5.1. Disaster recovery

  • FailOver of applications are hung in FailingOver state

    Previously, applications were not DR protected successfully because of the errors in protecting required resources to the provided S3 stores. So, failing over such applications resulted in FailingOver state.

    With this fix, a metric and a related alert is added to the application DR protection health that shows an alert to rectify protection issues after DR protects the applications. As a result, the applications that are successfully protected are failed over.

    (BZ#2248723)

  • Post hub recovery, applications which were in FailedOver state consistently report FailingOver

    Previously, after recovering a DR setup from a hub and a ManageCluster loss to a passive hub, applications which were in FailedOver state to the lost ManagedCluster consistently reported FailingOver status. Failing over such applications to the surviving cluster was allowed but required checks were missing on the surviving cluster to ensure that the failover can be initiated.

    With this fix, Ramen hub operator ensures if the target cluster is ready for a failover operation before initiating the action. As a result, any failover initiated is successful or if stale resources still exist on the failover target cluster, the operator stalls the failover till the stale resources are cleaned up.

    (BZ#2247847)

  • Post hub recovery, subscription app pods now come up after Failover

    Previously, post hub recovery, the subscription application pods did not come up after failover from primary to the secondary managed clusters. This caused RBAC error occurs in AppSub subscription resource on managed cluster due to a timing issue in the backup and restore scenario.

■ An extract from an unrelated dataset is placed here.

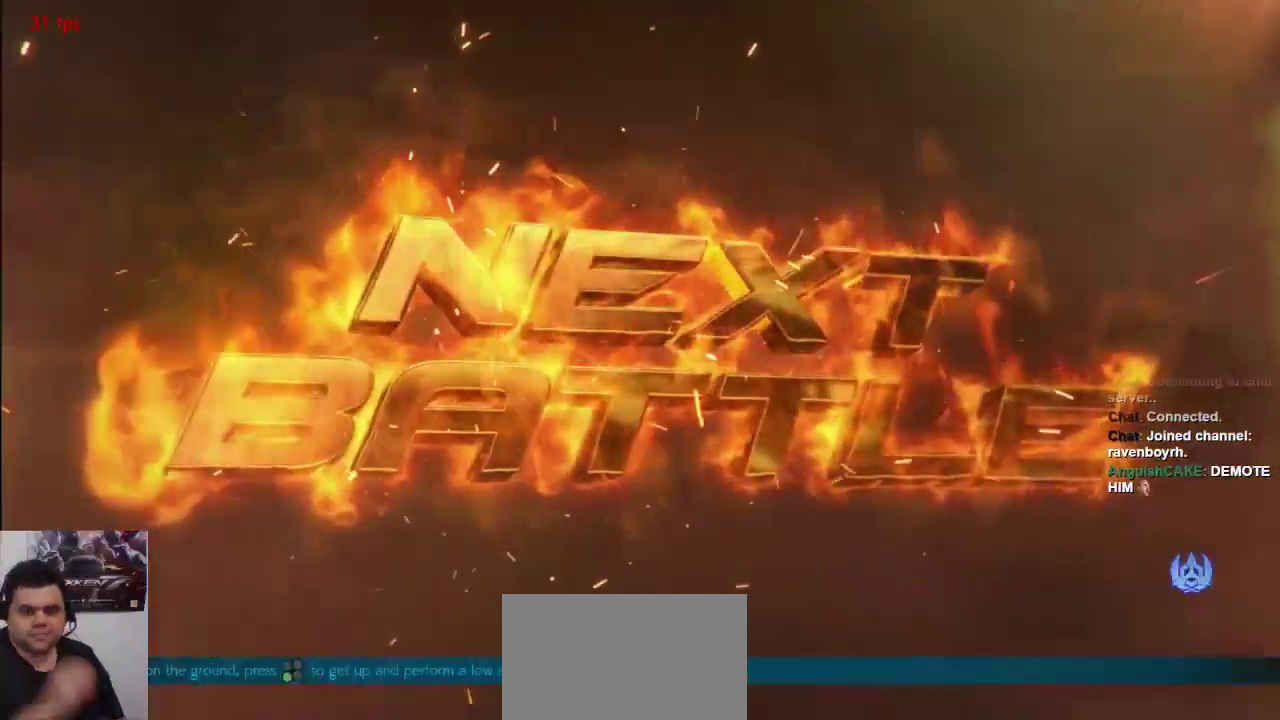
{"buttons": [], "left_stick": "center", "events": []}
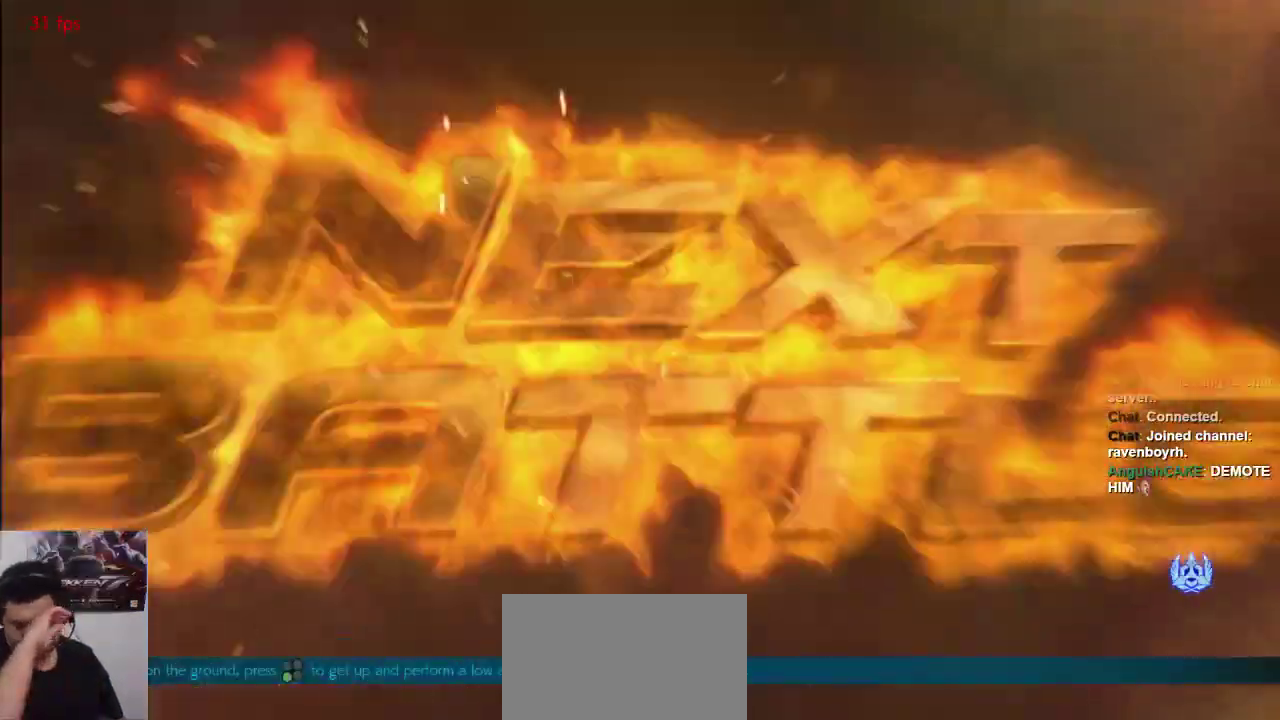
{"buttons": [], "left_stick": "center", "events": []}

    This issue has been fixed, and subscription app pods now come up after failover from primary to secondary managed clusters.

    (BZ#2295782)

  • Application namespaces are no longer left behind in managed clusters after deleting the application

    Previously, if an application was deleted on the RHACM hub cluster and its corresponding namespace was deleted on the managed clusters, the namespace reappeared on the managed cluster.

    With this fix, once the corresponding namespace is deleted, the application no longer reappears.

    (BZ#2059669)

  • odf-client-info config map is now created

    Previously, the controller inside MCO was not properly filtering the ManagedClusterView resource. This lead to a key config map odf-client-info to not be created.

    With this update, the filtering mechanism has been fixed, and odf-client-info config map is created as expected.

    (BZ#2308144)

5.2. Multicloud Object Gateway

  • Ability to change log level of backingstore pods

    Previously, there was no way to change the log level of backingstore pods. With this update, changing the NOOBAA_LOG_LEVEL in the config map will now change the debug level of the pv-pools backingstore pods accordingly.

    (BZ#2297448)

  • STS token expiration now works as expected

    Previously, incorrect STS token expiration time calculations and printings caused STS tokens to remain valid long past after their expiration time. Users would see the wrong expiration time when trying to assume a role.

    With this update, the STS code was revamped and modified to fix the problems, as well as added support for the CLI flag --duration-seconds. Now STS token expiration works as expected, and is shown to the user properly.

    (BZ#2299801)

  • Block deletion of OBC via regular S3 flow

    S3 buckets can be created both via object bucket claim (OBC) and directly via the S3 operation. When a bucket is created with an OBC and deleted via S3, it leaves the OBC entity dangling and the state is inconsistent. With this update, deleting an OBC via regular S3 flow is blocked, avoiding an inconsistent state.

    (BZ#2301657)

  • NooBaa Backingstore no longer stuck in Connecting post upgrade

    Previoulsy, NooBaa backingstore blocked upgrade as it remained in the Connecting phase leaving the storagecluster.yaml in phase Progressing. This issue has been fixed, and upgrade progresses as expected.

    (BZ#2302507)

  • NooBaa DB cleanup no longer fails

    Previously, NooBaa DB’s cleanup would stop after DB_CLEANER_BACK_TIME elapsed from the start time of noobaa-core pod. This meant NooBaa DB PVC consumption would rise. This issue has been fixed, and NooBaa DB cleanup works as expected.

    (BZ#2305978)

  • MCG standalone upgrade working as expected

    Previously, a bug caused NooBaa pods to have incorrect affinity settings, leaving them stuck in the pending state.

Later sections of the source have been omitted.